In 'da House | Issue 23
MP Under Lock and Key
It’s a privileged position, and it still weirds me out that I get to do it, but I figure that I might as well make the most of it while I can.
During the recent debate on the alcohol purchase age, a number of MPs talked about spending the night in A&E and seeing first-hand the harms of excessive alcohol consumption.
I haven’t done that yet, and to be honest, I’m not sure I’ve got the stomach for it, but I did spend last Saturday night out on patrol with the Lower Hutt Police.
In six hours every single call was alcohol-related, from a drunken fight behind a panel beaters’, to a shouting match between ex-partners, to a bowling club left unlocked by drunk members. When I left at midnight the cells were just filling up, mostly with drunk men, many of whom were angry, aggressive, and some in real mental and emotional distress.
The youngest person I saw was a 16-year-old girl, who was very intoxicated and aggressive. But she was the only one under 18. The vast majority were young men in their 20s and 30s; the oldest, and most intoxicated, was a 59-year-old grandmother.

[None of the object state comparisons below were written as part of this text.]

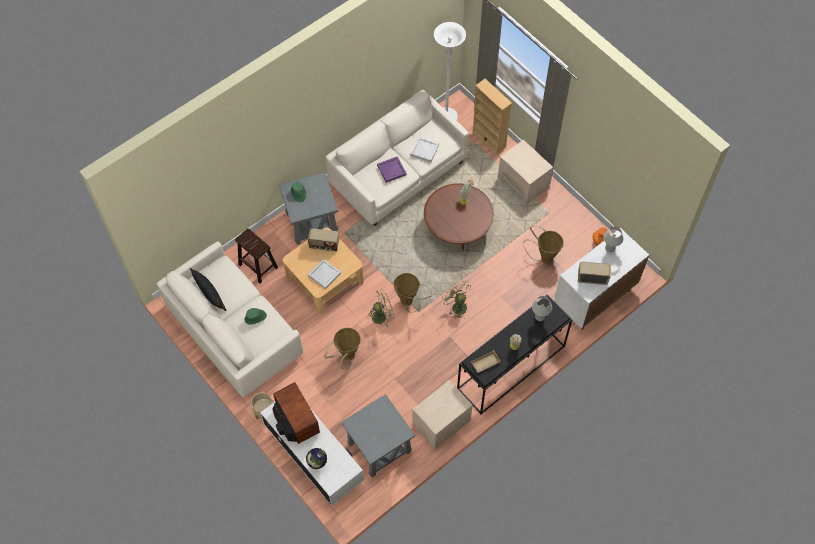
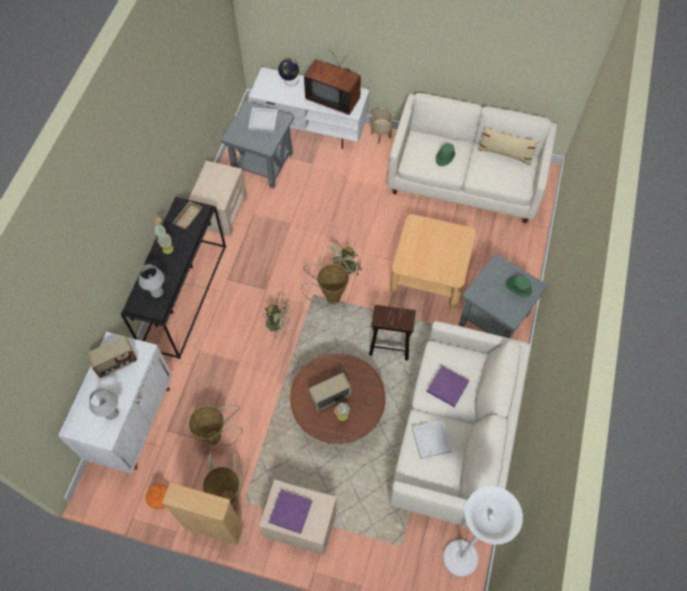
camera: 145 degrees right, 0 degrees up
(209, 294) = (505, 154): black pillow -> beige pillow
(257, 266) = (503, 245): brown stool -> brown stool (391, 343)
(324, 245) = (447, 266): radio -> radio (329, 396)
(324, 274) = (421, 239): white tray -> white tray (263, 121)
(346, 357) = (348, 215): basket -> basket (228, 492)
(489, 139) = (384, 562): beige bookcase -> beige bookcase (214, 528)
(530, 163) = (291, 512): none -> purple tray

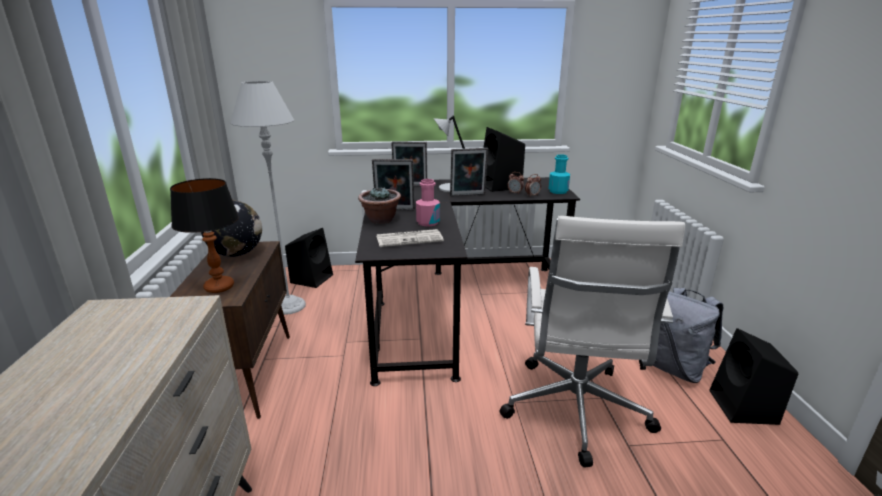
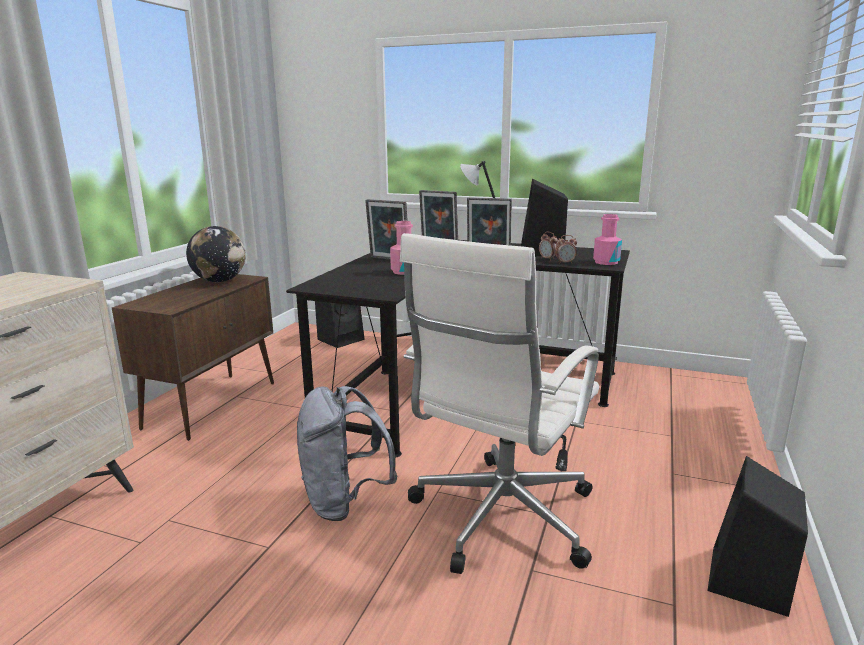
camera: 25 degrees right, 5 degrees down
(220, 287) = (173, 300): table lamp -> none
(289, 306) = (298, 358): grey floor lamp -> none
(381, 220) = (361, 265): potted plant -> none
(410, 239) = (364, 281): newspaper -> none
(558, 191) = (606, 262): turquoise bottle -> pink bottle
(676, 369) = (687, 512): grey backpack -> grey backpack (344, 502)

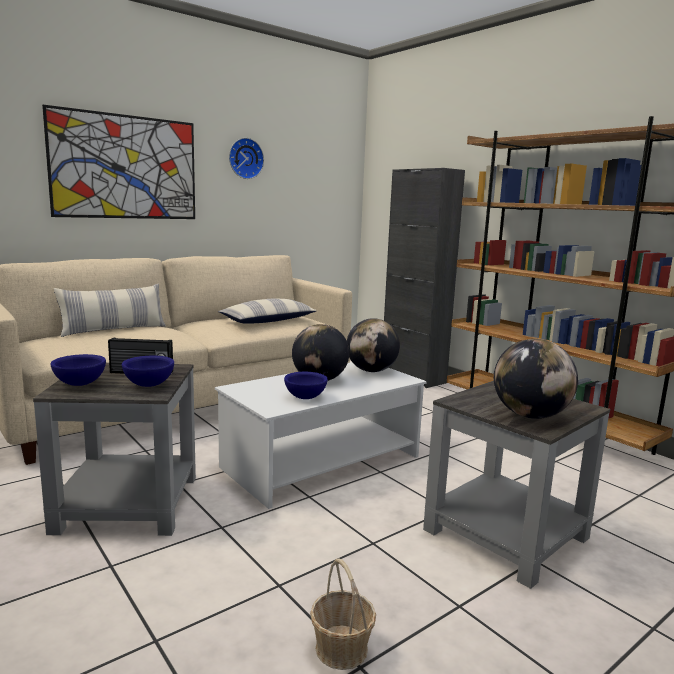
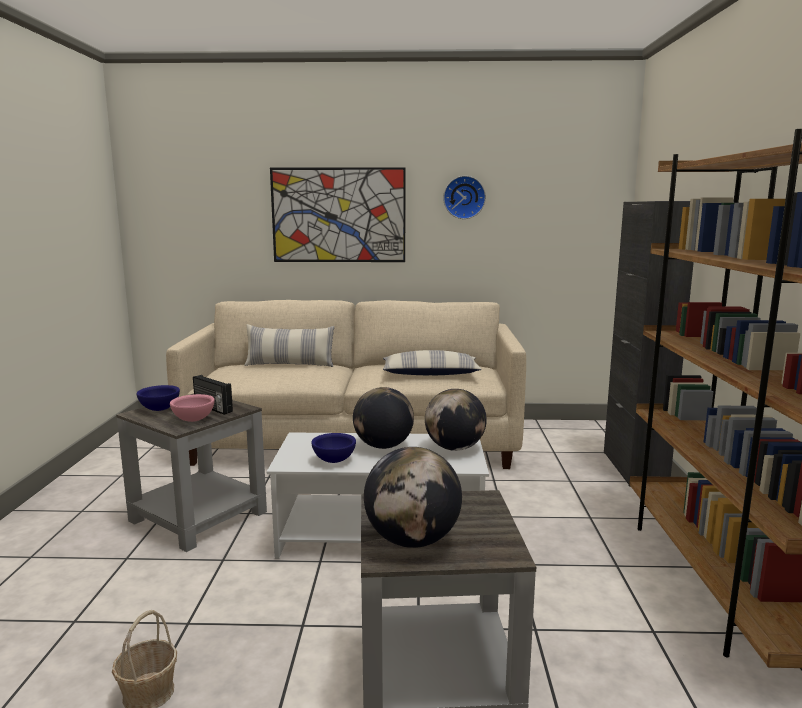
camera: 40 degrees right, 0 degrees up
(148, 385) = (193, 420): blue bowl -> pink bowl

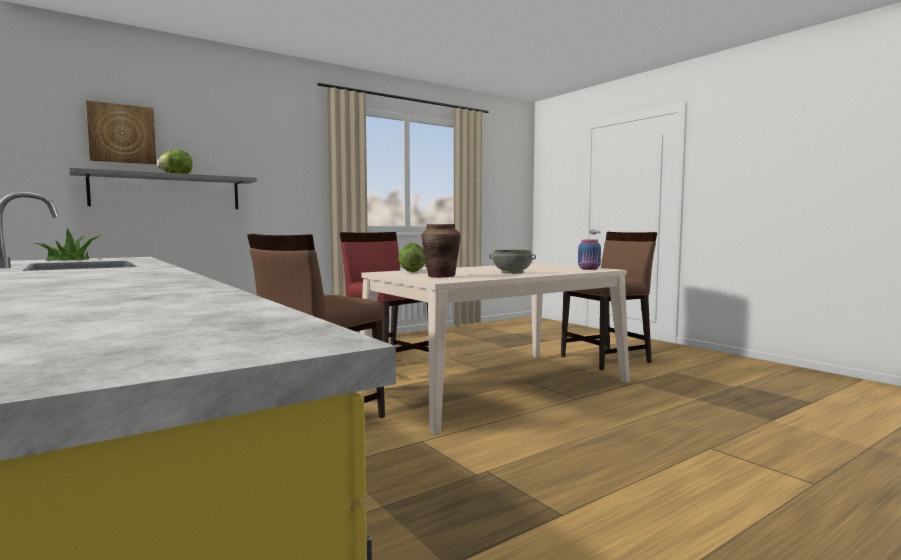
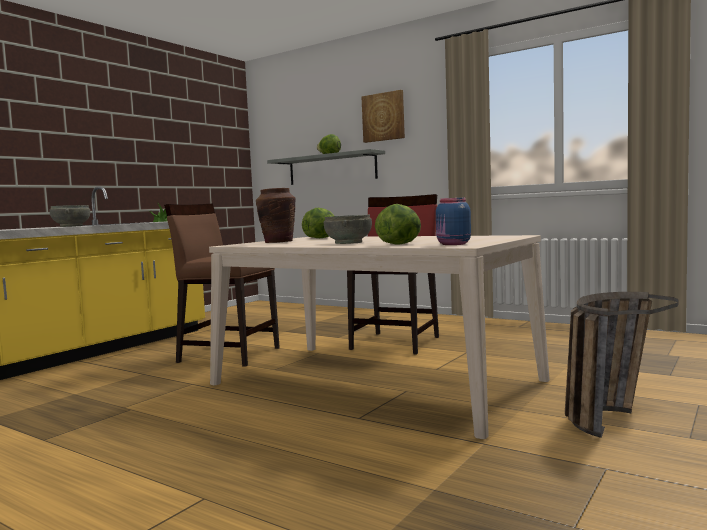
camera: 70 degrees right, 0 degrees up
(122, 134) = (307, 129): picture -> picture (383, 117)
(127, 269) = (70, 226): none -> grey bowl
(561, 271) = (400, 244): none -> lettuce
(606, 359) = (609, 416): brown chair -> basket

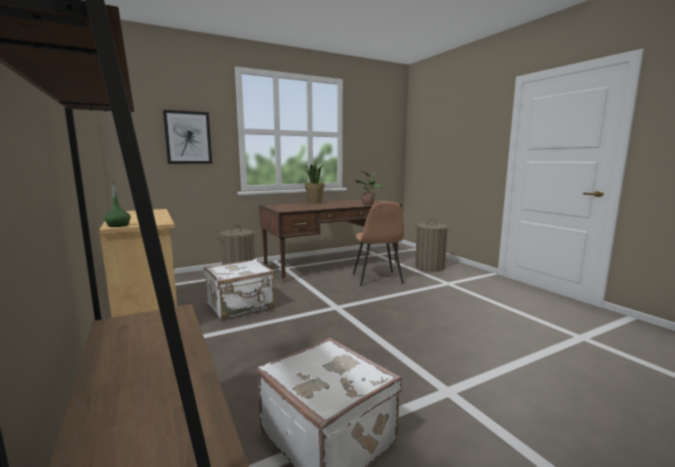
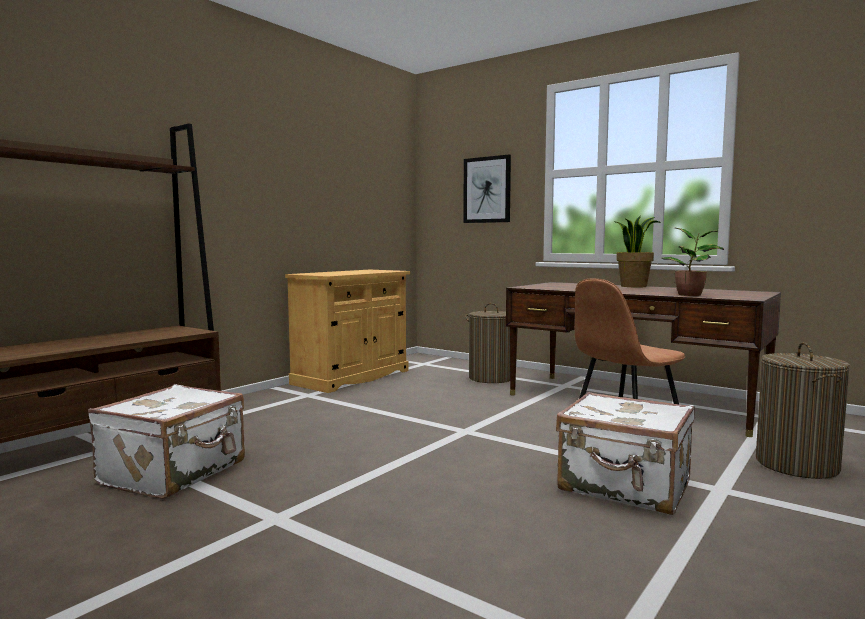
camera: 65 degrees right, 5 degrees down
(118, 225) = (304, 273): green bottle -> none
(241, 306) = (411, 395): white suitcase -> white suitcase (625, 487)

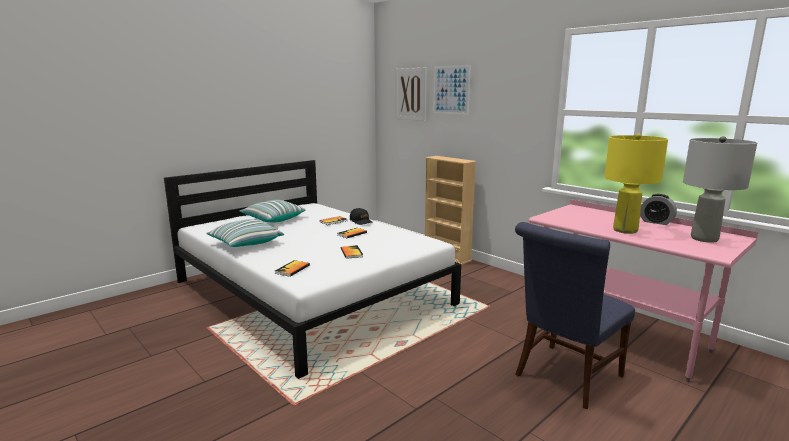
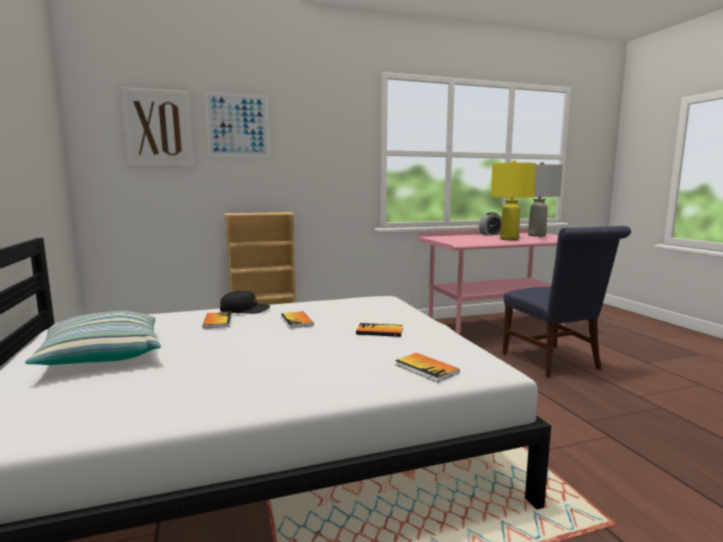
camera: 65 degrees left, 5 degrees down
(245, 244) = (232, 393): pillow -> none

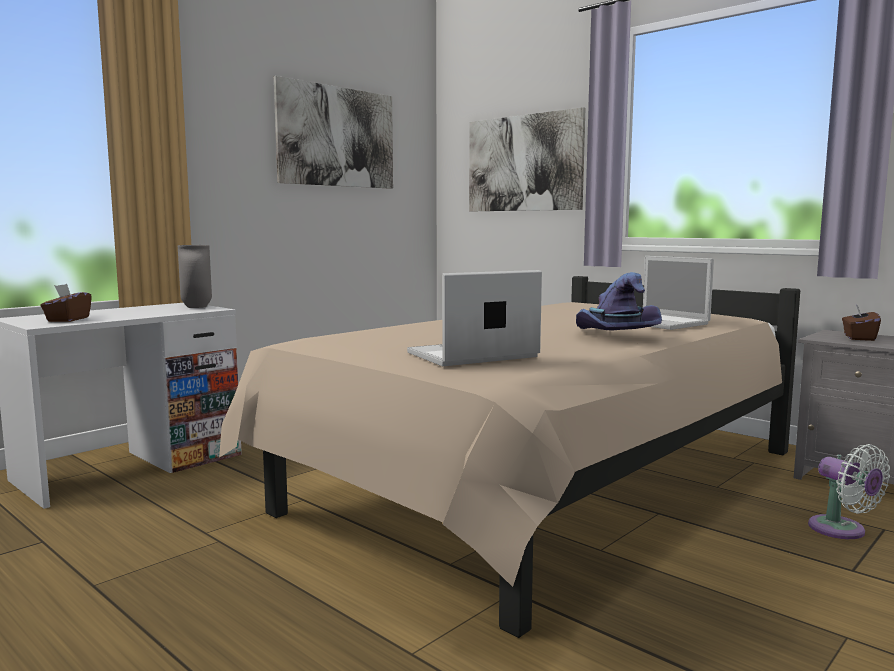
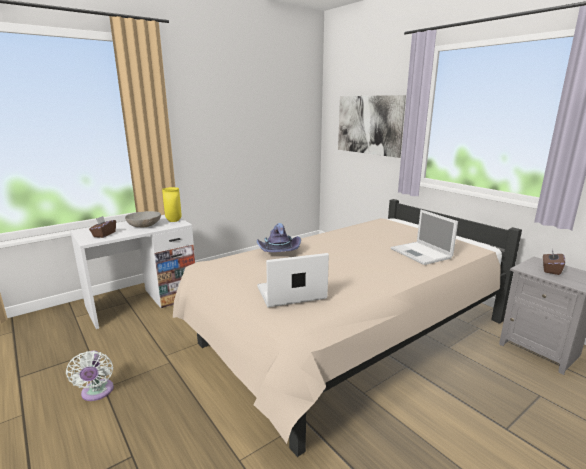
camera: 10 degrees right, 10 degrees up
(142, 311) = (144, 225): none -> grey bowl
(195, 307) = (173, 221): grey vase -> yellow vase
(337, 137) = (259, 110): picture -> none
(614, 336) = (385, 272): purple hat -> purple hat (278, 251)
(842, 530) = (512, 394): white fan -> white fan (97, 393)

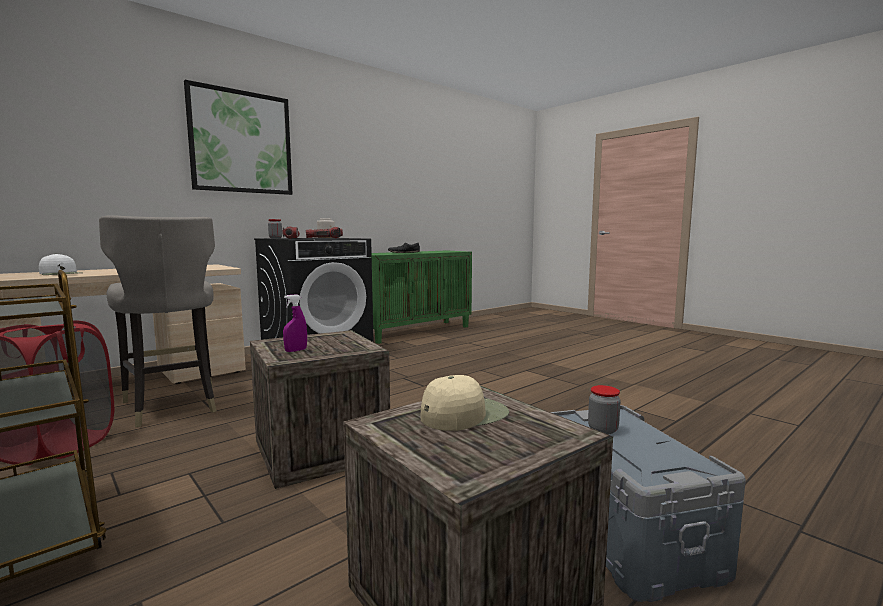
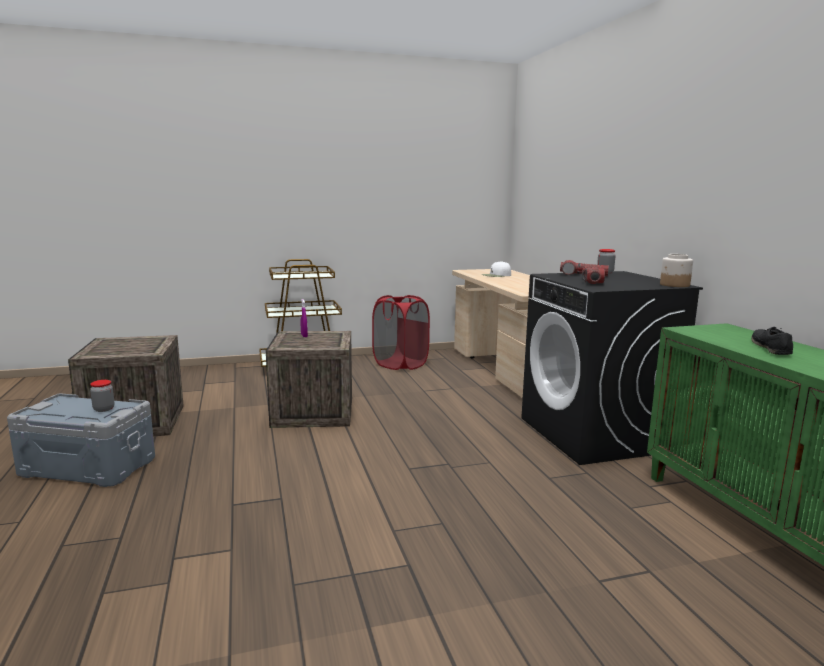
camera: 115 degrees right, 5 degrees up
(172, 406) = (446, 381): grey stool -> none
(241, 142) = (633, 151): picture -> none
(464, 414) = (140, 347): beige cap -> none

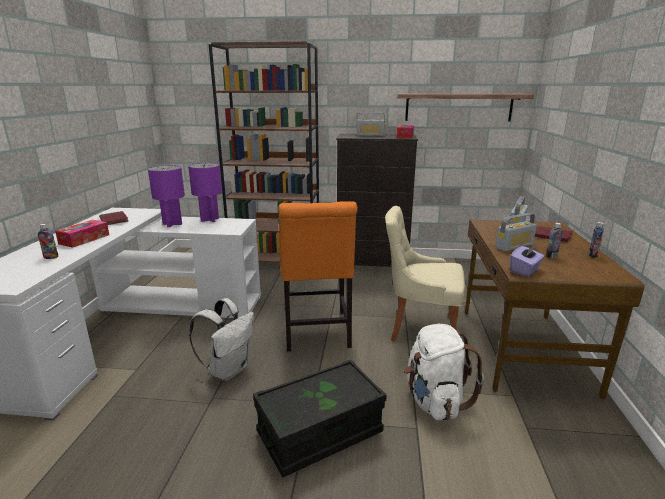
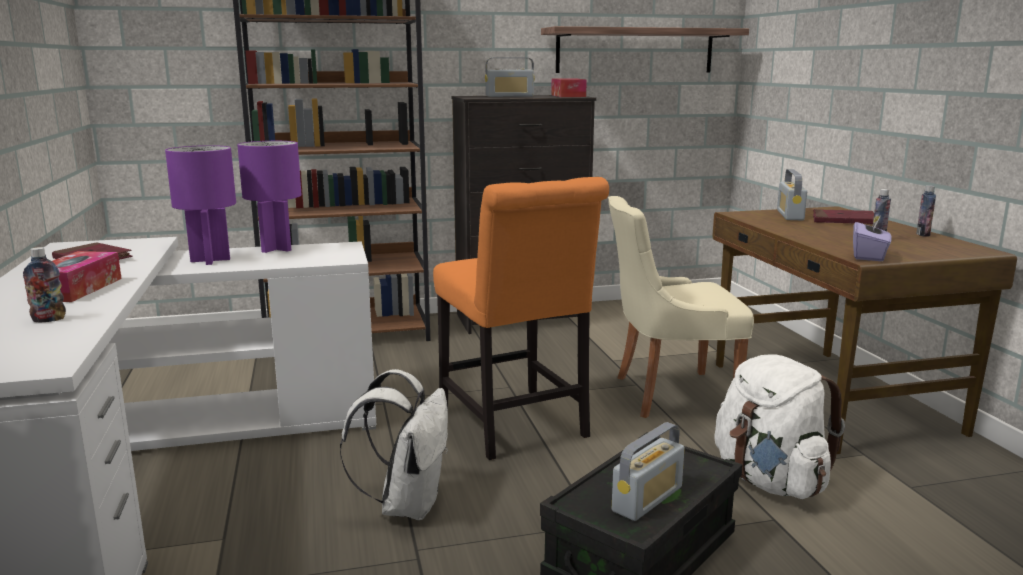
camera: 20 degrees left, 5 degrees down
(514, 246) = (818, 234): radio -> radio (647, 499)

I know this isn’t a scientific sample, but for me it reinforced that Parliament made the right decision to keep the alcohol purchase age at 18. Binge drinking is not a young person’s problem in this country; it’s a problem in this country, full stop.
Excessive drinking makes people sick and unhappy, it breaks relationships, it costs us millions of dollars in health costs, and it chews up most of our frontline Police resources, even as they try to focus on prevention and community policing.
As someone wise from Saatchi and Saatchi once said, it’s not the drinking; it’s how we’re drinking. After my night out with the cops, I’m even more convinced of this.